Troubling as the decision was for the separation of church and state, lawmakers shouldn’t take out their checkbooks just yet.
Abandoning a longstanding constitutional protection for the separation of church and state, the Supreme Court ruled earlier this week that a church must be allowed to participate in a state program that provides direct taxpayer grants to improve school playground surfaces. The decision was very troubling. As we argued in our friend-of-the-court brief in the case, Trinity Lutheran v. Comer, the government should not be funneling public funds directly to churches or other houses of worship, for any reason. Period.
Those who support government funding of religion are rejoicing over the ruling, eager to secure public dollars for a variety of religious purposes, including school vouchers that are barred under many state constitutions. But lawmakers shouldn’t take out their checkbooks just yet. As troubling as Monday’s decision was for the separation of church and state, it was based on explicitly narrow grounds. The court went out of its way to note that the ruling applies only to “express discrimination based on religious identity with respect to playground resurfacing,” which the court appeared to view as a secular use of funds.
The decision did not address — and thus left in place — other restrictions on public funding of religion, including what the court characterized as “religious uses of funding,” which have long been prohibited by the Establishment Clause of the First Amendment. The court also affirmed that it is still proper for states to take into account the proposed use for government funds when awarding them. A state may still, for instance, enforce its state constitutional provisions protecting the separation of church and state by declining to provide taxpayer dollars for the training of ministers, even as part of a broader grant program.
In a concurring opinion, Justice Neil Gorsuch, joined by Justice Clarence Thomas, argued that court should have gone further by holding that the First Amendment requires houses of worship and other religious institutions to be eligible for government funding programs regardless of whether the funds will be put to “religious uses.” The other seven justices, however, did not subscribe to this view, which would overturn longstanding precedent on this issue and completely upend — even more so than Monday’s decision — the First Amendment’s delicate balance between safeguarding the free exercise of religion while also protecting against its establishment.

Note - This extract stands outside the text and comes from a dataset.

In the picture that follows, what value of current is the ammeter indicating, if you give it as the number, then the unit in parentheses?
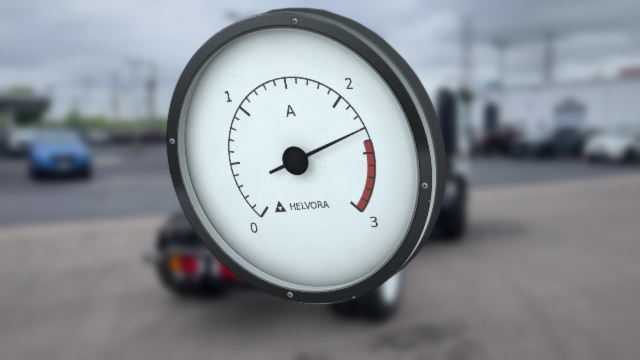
2.3 (A)
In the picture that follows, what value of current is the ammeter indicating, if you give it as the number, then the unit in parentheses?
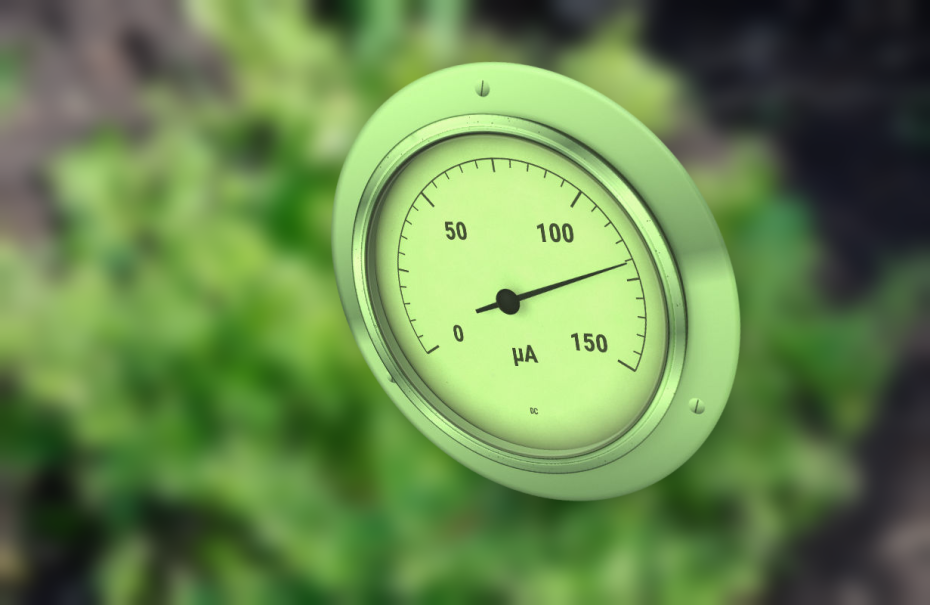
120 (µA)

Yesterday, in light of the Trinity Lutheran decision, the Supreme Court also vacated and remanded several state supreme court decisions pertaining to government funding of religious institutions, including a 2015 victory by the ACLU and allies against a Colorado school voucher program. Although the Supreme Court sent those cases back to the state courts for further consideration, it routinely takes this approach when it issues an opinion addressing an issue that relates to existing litigation. It gives the lower courts the first opportunity to determine what effect, if any, recent rulings may have on the case. But it doesn’t affect the limited nature of the Trinity Lutheran decision itself. The Colorado Constitution, for example, prohibits public funds from being used for religious purposes, directly or indirectly. School vouchers, which will fund religious education and indoctrination, as well as religious discrimination against students, plainly violate that provision. Nothing in the Trinity Lutheran decision requires the Colorado courts to abandon the state’s long history of protecting against the use of taxpayer money for such purposes.
While Monday’s narrow ruling does not provide a broad authorization for government funding of religion, it is nevertheless a stark warning for those of us who value the Constitution’s abiding protection for the separation of church and state. As Justice Sonia Sotomayor wisely cautioned in her forceful dissent, whatever one thinks of the outcome in Trinity Lutheran, the real concern is “what it might enable tomorrow.” Never before has the court held that the government may provide direct cash aid to a church. If the court is willing to cross that constitutional line here, it does not bode well for upholding other Establishment Clause principles in the future.